An explicit Method -> "<name>" option (parsed by parse_method_option) bypasses the cascade and dispatches to one stage strictly (no fallback). Inexact integrands are force-rationalised by common_rationalize_input (min-precision-aware, ½-ulp fallback), integrated exactly, then numericalised back via common_numericalize_result for inexact-in/inexact-out semantics. Applied 1-D InterpolatingFunction objects integrate to a fresh antiderivative InterpolatingFunction before any rationalisation (integrate_interp).

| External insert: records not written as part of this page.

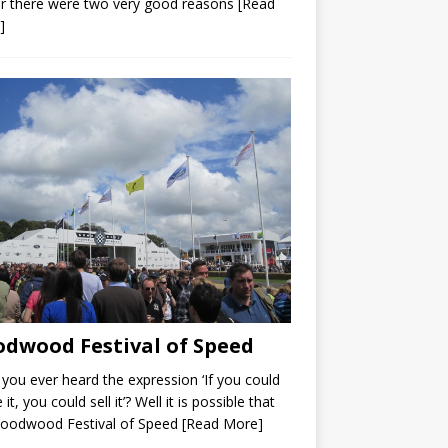
r there were two very good reasons
[Read
]
dwood Festival of Speed
you ever heard the expression ‘If you could
 it, you could sell it’? Well it is possible that
Goodwood Festival of Speed
[Read More]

Data structures. Everything is a Mathilda Expr* tree; the rational stage leans on Mathilda's own polynomial builtins (Together, Numerator, Denominator, SubresultantPolynomialRemainders, PolynomialGCD). Stages communicate by evaluating context-qualified heads (call_stage) and distinguishing success from passthrough by inspecting the result head (result_is_unresolved, result_contains_head).

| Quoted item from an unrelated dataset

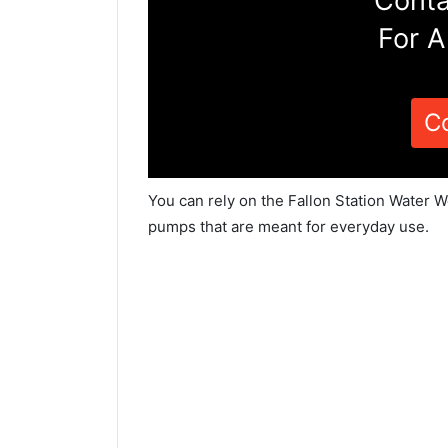
Conta
For A
C
You can rely on the Fallon Station Water W
pumps that are meant for everyday use.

Complexity / limits. Indefinite, single-variable only. The rational stage is complete for rational integrands (Hermite + LRT); transcendental coverage is heuristic (pmint may give up) backed by a finite table. No definite integrals, no multivariate integration, no constant of integration.

  • Protected, Listable.
  • Nine-stage dispatch cascade (DerivativeDivides, LinearRadicals,

Attributes: Listable, Protected.

Implementation status

Partial — implemented with documented limitations or caveats; some argument forms fall through to symbolic/unevaluated output.

References

  • Bronstein, "Symbolic Integration I: Transcendental Functions", 2nd ed. (Springer, 2005).
  • Geddes, Czapor & Labahn, "Algorithms for Computer Algebra" (Kluwer, 1992), ch. 11–12.
  • M. Bronstein, Symbolic Integration I: Transcendental Functions, 2nd ed. (Springer, 2005).
  • M. Bronstein, "poor man's integrator" (pmint), 2004 — parallel Risch / Risch–Norman heuristic.
  • B. M. Trager, "Algebraic Factoring and Rational Function Integration", ACM SYMSAC 1976.
  • K. O. Geddes, S. R. Czapor, G. Labahn, Algorithms for Computer Algebra (Kluwer, 1992).
  • K. Roach, "Symbolic Integration", 1992 (undefined-function integrands, §1.7).
  • CRC Standard Mathematical Tables, 31st ed. — reference integral tables.
  • Source: src/calculus/integrate.c
  • Specification: docs/spec/builtins/calculus.md

Notes & additional examples

Worked examples

In[1]:= Integrate[1/(1 + x^2), x]
Out[1]= ArcTan[x]
In[1]:= Integrate[1/x, x]
Out[1]= Log[x]
In[1]:= Integrate[Cos[x], x]
Out[1]= Sin[x]
In[1]:= Integrate[x^3 + x, x]
Out[1]= 1/2 x^2 + 1/4 x^4
In[1]:= Integrate[1/(x^3 + 1), x]
Out[1]= 1/3 Log[1 + x] + ArcTan[(-1 + 2 x)/Sqrt[3]]/Sqrt[3] - 1/6 Log[1 - x + x^2]
In[1]:= Integrate[(x^2 + 1)/(x^4 + 1), x]
Out[1]= ArcTan[x/Sqrt[2]]/Sqrt[2] + ArcTan[(x + x^3)/Sqrt[2]]/Sqrt[2]
In[1]:= Integrate[x*Exp[x], x]
Out[1]= -E^x + x E^x

In[2]:= Integrate[1/(x*Log[x]), x]
Out[2]= Log[Log[x]]

Notes

Integrate[f, x] computes the indefinite integral via a cascade: Bronstein's rational-function algorithm, then the Risch–Norman (pmint) heuristic, then the lazy-loaded CRC integral tables; Method -> "<name>" pins a single subroutine. Antiderivatives are returned without an integration constant and are not always simplified — for example Integrate[Sin[x], x] returns -(1 + Cos[x]) rather than -Cos[x]. Definite integration is not supported in this build: Integrate[x^2, {x, 0, 1}] threads Integrate over the bound list and returns the garbage form {1/3 x^3, Integrate[x^2, 0], Integrate[x^2, 1]} instead of 1/3. Restrict use to the indefinite, single-variable form.